Text to read
Tamarisk, saltcedar, athel tree (Tamarix spp.)

What is it?

Tamarisk is a general term for several species of Old World shrubs and trees in the genus Tamarix with scalelike leaves on very thin terminal twigs.

Saltcedars are large shrubs or small trees 8-16 feet tall and usually less wide. They have tiny, triangular, scale-like leaves that are winter-deciduous. The flowers are pink to near-white, densely crowded along branched terminal spikes; they appear from January to October. Fruit and seeds are tiny, brown, inconspicuous. The several species introduced to North America have been labeled Tamarix chinensis (our current choice for southern Arizona plants), T. ramosissima, T. pentandra, T. parviflora, and T. gallica. They are very similar in appearance and are hybridizing, so distinguishing among them is difficult. Apparently the hybrid populations are the most invasive.

Young saltcedar (Tamarix cf. chinensis) in flower. Photo: Steve Dewey, Utah State University; www.forestryimages.org

Tamarix chinensis branch with flowers. The tiny triangular leaves stick out from the stems, giving the twigs a prickly feel. Photo: T.R. Van Devender

Athel tree (Tamarix aphylla, also called saltcedar) is a large evergreen tree to 50 feet tall and wide with virtually no leaves (reduced to tiny scales) and inconspicuous whitish flowers. It was long thought to be sterile and therefore at most mildly invasive, but it is reproducing from seed in some localities. It has been doing so at Lake Mead for 30 years, and is hybridizing with the deciduous saltcedars.

A young-mature athel tree at Lake Mead. Photo: Elizabeth Powell Closeup of athel tree twigs showing the tiny scalelike leaves and small white flowers. Photo: Mark Dimmitt; inset: Elizabeth Powell

Australian pines (Casuarina spp.) could be confused with tamarisks. They have similar thin branches and scale-like leaves. Casuarinas don't seem to be invasive in the southwestern U.S., where they are found mostly in landscaped areas.

Why is it a Threat?

Data extract
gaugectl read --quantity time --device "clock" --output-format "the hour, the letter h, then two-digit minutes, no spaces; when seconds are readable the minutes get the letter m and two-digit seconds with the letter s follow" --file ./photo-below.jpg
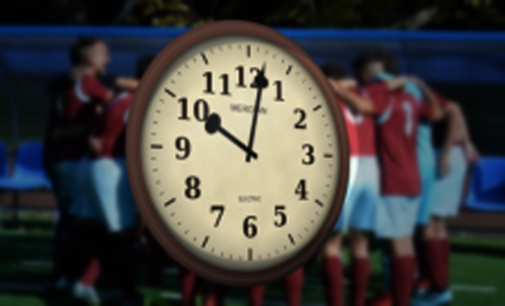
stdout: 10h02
--
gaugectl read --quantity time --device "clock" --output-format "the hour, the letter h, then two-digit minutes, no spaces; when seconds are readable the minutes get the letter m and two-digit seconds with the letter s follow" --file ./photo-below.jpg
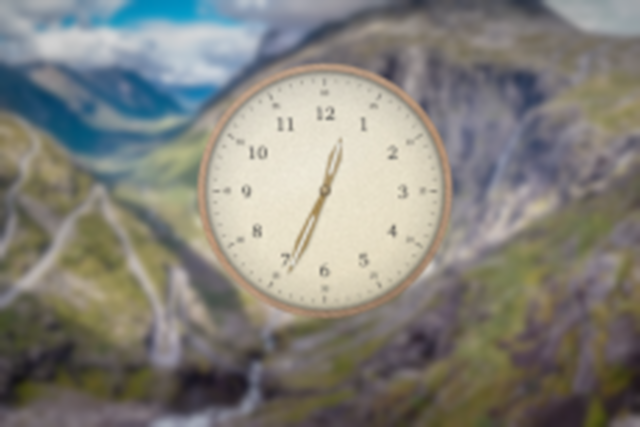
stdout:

Tasks to perform
[A] In the tamarisk text, which species names have been used for the saltcedars introduced to North America?
[B] Does the tamarisk text support each of these statements? (i) Saltcedar flowers appear from January to October. (ii) The athel tree drops its leaves in winter. (iii) Casuarinas are invasive in the southwestern U.S.
[C] Resume the tamarisk text under its final heading, "Why is it a Threat?"

Answers for the tasks
[A] Tamarix chinensis, T. ramosissima, T. pentandra, T. parviflora, and T. gallica.

[B]
(i) Yes: "they appear from January to October."
(ii) No: "Athel tree (Tamarix aphylla, also called saltcedar) is a large evergreen tree to 50 feet tall and wide."
(iii) No: "Casuarinas don't seem to be invasive in the southwestern U.S., where they are found mostly in landscaped areas."

[C]
Tamarisks are extremely invasive in riparian communities, often nearly completely replacing native vegetation with impenetrable thickets. They are extremely competitive against native vegetation because they are aggressive usurpers of water. They also sequester salt in their foliage, and where flooding does not flush out soil salts the leaf litter increases the salinity of soil surfaces. Dense stands of saltcedars support lower biodiversity than the natural communities they displace.

This stretch of Tonto Creek above Roosevelt Lake in Arizona is choked with Tamarix chinensis. Most of the green on the valley floor is this saltdecar. Photo: Mark Dimmitt Several miles of Greene Wash south of Casa Grande, AZ is dominated by athel trees. These may have propagated by pieces of branches that wash downstream in floods and take root, or they may be seeding. Natural washes in this region are vegetated by desert ironwood trees (Olneya tesota) and blue palo verde (Parkinsonia florida). Photo: Mark Dimmitt


Tamarisks are almost throughout the Southwest below about 6000 feet elevation. In Arizona they are widespread, especially south of the Mogollon Rim and in the Grand Canyon.


Tamarisks occur mostly on low ground where water collects. They are most abundant in riparian habitats, both natural and artificial, often in extensive pure stands. They are less common in drier places. They thrive in alkaline and saline soils.


Various species of tamarisks were in cultivation in the United States in the early 1800s. The National Arboretum released T. pentandra in 1870. Tamarisk was first noticed to be escaping from cultivation in 1880, and by the end of the century it was common along southern Arizona and Texas rivers.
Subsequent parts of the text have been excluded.